# Listed entries
■ ■ ■ ■
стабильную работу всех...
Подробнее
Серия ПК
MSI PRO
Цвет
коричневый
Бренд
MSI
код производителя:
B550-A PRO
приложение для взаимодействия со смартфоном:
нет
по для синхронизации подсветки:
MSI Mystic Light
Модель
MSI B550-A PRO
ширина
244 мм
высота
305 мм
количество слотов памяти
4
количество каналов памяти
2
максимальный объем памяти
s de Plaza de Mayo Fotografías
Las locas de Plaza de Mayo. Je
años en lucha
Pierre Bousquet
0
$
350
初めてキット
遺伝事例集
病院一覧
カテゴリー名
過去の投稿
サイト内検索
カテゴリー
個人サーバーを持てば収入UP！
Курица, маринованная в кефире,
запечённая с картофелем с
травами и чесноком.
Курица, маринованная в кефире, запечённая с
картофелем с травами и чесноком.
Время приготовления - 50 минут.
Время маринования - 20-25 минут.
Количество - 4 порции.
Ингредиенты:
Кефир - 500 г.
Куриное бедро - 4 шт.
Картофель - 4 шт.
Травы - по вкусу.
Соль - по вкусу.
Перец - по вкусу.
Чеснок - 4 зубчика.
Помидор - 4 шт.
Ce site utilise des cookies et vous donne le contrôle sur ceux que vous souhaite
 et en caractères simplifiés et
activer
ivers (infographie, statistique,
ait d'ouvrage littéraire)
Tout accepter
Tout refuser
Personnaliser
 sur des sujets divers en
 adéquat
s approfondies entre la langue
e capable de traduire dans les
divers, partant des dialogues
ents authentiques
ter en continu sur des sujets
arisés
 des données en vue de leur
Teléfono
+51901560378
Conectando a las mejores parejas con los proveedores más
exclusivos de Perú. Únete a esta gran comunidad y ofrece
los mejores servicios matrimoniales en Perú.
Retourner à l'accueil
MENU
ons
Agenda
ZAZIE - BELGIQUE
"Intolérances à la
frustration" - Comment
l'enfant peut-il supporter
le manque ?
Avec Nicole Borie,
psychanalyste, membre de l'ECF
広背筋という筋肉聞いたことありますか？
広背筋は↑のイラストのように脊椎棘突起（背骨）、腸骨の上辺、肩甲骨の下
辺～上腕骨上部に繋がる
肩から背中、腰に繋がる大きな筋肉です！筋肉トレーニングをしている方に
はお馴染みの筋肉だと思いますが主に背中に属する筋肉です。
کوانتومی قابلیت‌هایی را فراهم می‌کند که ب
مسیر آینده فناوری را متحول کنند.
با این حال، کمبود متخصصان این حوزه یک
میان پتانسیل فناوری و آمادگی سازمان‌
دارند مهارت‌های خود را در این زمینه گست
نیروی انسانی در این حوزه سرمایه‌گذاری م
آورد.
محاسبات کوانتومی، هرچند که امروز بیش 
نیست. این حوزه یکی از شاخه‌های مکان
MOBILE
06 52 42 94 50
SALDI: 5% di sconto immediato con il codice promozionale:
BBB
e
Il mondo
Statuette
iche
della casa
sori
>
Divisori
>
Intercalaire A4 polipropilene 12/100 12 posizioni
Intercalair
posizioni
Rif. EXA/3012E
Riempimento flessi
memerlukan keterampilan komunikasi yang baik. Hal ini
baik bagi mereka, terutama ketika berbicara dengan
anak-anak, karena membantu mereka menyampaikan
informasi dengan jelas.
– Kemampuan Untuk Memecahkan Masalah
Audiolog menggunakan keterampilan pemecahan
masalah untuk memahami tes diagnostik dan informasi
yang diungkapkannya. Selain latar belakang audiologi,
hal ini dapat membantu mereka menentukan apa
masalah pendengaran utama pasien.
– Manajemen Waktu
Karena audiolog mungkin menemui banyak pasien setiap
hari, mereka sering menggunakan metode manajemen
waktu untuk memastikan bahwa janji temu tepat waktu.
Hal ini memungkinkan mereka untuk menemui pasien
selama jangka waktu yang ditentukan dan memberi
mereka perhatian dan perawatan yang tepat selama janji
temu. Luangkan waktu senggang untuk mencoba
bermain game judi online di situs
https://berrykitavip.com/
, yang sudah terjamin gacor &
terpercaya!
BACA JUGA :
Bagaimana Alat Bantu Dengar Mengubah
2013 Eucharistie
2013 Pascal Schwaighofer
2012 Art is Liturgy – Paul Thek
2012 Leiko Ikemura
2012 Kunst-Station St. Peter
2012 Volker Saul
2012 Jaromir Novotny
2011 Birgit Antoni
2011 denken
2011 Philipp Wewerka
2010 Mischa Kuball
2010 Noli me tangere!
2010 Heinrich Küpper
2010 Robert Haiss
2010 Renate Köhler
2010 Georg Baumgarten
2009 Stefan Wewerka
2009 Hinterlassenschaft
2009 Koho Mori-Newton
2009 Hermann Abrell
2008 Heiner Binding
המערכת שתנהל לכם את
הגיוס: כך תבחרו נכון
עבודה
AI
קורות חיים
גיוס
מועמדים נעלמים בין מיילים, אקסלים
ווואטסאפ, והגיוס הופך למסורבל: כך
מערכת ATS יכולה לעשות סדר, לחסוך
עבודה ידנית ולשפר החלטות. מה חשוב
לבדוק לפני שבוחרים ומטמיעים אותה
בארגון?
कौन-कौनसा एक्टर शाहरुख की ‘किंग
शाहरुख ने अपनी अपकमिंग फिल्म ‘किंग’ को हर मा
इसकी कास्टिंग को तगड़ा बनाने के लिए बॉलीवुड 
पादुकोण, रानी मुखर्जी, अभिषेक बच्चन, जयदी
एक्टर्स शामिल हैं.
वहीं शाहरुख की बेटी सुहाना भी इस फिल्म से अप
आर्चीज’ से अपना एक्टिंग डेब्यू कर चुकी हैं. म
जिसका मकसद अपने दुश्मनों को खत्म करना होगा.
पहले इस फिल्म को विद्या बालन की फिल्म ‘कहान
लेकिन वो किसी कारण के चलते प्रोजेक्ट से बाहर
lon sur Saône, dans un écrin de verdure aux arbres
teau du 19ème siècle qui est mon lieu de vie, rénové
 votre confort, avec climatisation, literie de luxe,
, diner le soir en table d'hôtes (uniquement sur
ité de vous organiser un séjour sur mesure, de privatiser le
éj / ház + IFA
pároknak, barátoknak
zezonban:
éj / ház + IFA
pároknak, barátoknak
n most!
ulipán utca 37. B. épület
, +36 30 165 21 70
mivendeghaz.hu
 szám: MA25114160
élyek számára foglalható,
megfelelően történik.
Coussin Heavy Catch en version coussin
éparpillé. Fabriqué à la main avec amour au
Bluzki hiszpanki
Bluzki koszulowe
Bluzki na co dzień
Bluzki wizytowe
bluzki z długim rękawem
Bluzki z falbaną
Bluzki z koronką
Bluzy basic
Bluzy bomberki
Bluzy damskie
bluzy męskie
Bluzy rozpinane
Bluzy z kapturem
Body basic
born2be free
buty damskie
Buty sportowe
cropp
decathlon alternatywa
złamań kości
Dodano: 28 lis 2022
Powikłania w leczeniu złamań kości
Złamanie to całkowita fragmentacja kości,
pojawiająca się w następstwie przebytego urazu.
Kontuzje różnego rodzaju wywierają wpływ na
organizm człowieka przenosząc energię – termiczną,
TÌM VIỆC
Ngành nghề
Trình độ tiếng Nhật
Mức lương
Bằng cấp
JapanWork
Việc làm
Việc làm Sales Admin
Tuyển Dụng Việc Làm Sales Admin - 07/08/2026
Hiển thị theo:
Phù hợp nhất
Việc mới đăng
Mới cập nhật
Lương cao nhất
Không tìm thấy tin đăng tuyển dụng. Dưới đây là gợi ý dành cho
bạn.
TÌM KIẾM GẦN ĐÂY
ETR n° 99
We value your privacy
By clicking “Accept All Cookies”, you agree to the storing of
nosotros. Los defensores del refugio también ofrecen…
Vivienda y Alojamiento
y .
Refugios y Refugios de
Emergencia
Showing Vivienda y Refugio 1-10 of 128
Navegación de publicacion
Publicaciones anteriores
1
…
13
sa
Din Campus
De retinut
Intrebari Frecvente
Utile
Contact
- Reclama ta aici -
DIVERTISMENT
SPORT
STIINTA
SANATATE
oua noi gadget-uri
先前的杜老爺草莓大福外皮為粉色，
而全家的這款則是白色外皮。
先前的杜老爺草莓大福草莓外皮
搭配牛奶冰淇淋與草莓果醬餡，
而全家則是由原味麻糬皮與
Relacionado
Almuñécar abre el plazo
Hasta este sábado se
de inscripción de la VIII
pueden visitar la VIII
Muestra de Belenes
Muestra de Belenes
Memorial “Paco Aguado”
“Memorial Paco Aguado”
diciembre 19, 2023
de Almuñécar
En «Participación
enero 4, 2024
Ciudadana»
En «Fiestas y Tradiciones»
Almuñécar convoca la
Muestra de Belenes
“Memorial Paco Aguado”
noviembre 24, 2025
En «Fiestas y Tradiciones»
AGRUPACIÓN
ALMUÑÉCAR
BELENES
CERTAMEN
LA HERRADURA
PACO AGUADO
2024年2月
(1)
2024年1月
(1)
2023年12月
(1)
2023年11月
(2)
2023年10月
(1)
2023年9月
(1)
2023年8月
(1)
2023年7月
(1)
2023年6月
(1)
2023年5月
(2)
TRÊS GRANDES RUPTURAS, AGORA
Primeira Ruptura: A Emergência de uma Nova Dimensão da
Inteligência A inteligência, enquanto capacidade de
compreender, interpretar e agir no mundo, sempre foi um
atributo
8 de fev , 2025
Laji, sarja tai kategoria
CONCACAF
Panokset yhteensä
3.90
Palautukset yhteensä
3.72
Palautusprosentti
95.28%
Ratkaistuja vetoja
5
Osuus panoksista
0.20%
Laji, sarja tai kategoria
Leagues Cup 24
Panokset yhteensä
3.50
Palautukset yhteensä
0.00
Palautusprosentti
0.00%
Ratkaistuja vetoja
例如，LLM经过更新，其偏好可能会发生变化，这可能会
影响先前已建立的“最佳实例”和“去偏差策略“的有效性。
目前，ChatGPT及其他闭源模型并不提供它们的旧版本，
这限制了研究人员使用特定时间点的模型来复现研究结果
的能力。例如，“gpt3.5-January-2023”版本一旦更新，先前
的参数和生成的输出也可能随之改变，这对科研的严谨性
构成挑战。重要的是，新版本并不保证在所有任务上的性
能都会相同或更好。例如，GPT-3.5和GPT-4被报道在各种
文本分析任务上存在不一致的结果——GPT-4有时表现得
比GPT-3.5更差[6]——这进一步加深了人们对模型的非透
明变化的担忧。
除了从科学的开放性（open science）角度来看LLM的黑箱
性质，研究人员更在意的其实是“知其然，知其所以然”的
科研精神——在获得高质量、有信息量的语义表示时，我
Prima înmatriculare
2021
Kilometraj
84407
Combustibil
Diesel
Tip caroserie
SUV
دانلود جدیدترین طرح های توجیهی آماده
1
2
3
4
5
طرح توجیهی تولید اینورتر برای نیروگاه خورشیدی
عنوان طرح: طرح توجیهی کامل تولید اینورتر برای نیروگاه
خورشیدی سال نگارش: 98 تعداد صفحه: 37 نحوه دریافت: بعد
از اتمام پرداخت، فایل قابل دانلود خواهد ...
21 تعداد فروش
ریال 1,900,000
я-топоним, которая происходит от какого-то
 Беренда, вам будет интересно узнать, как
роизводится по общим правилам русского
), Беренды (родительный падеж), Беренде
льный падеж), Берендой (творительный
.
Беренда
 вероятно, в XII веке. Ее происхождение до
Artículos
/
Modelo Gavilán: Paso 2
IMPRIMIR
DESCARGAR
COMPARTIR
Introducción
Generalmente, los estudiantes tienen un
■ ■ ■ ■
# Work task
Copy the items above word for word, from their first line through the line containing "ents authentiques".

# Result of this task
стабильную работу всех...
Подробнее
Серия ПК
MSI PRO
Цвет
коричневый
Бренд
MSI
код производителя:
B550-A PRO
приложение для взаимодействия со смартфоном:
нет
по для синхронизации подсветки:
MSI Mystic Light
Модель
MSI B550-A PRO
ширина
244 мм
высота
305 мм
количество слотов памяти
4
количество каналов памяти
2
максимальный объем памяти
s de Plaza de Mayo Fotografías
Las locas de Plaza de Mayo. Je
años en lucha
Pierre Bousquet
0
$
350
初めてキット
遺伝事例集
病院一覧
カテゴリー名
過去の投稿
サイト内検索
カテゴリー
個人サーバーを持てば収入UP！
Курица, маринованная в кефире,
запечённая с картофелем с
травами и чесноком.
Курица, маринованная в кефире, запечённая с
картофелем с травами и чесноком.
Время приготовления - 50 минут.
Время маринования - 20-25 минут.
Количество - 4 порции.
Ингредиенты:
Кефир - 500 г.
Куриное бедро - 4 шт.
Картофель - 4 шт.
Травы - по вкусу.
Соль - по вкусу.
Перец - по вкусу.
Чеснок - 4 зубчика.
Помидор - 4 шт.
Ce site utilise des cookies et vous donne le contrôle sur ceux que vous souhaite
 et en caractères simplifiés et
activer
ivers (infographie, statistique,
ait d'ouvrage littéraire)
Tout accepter
Tout refuser
Personnaliser
 sur des sujets divers en
 adéquat
s approfondies entre la langue
e capable de traduire dans les
divers, partant des dialogues
ents authentiques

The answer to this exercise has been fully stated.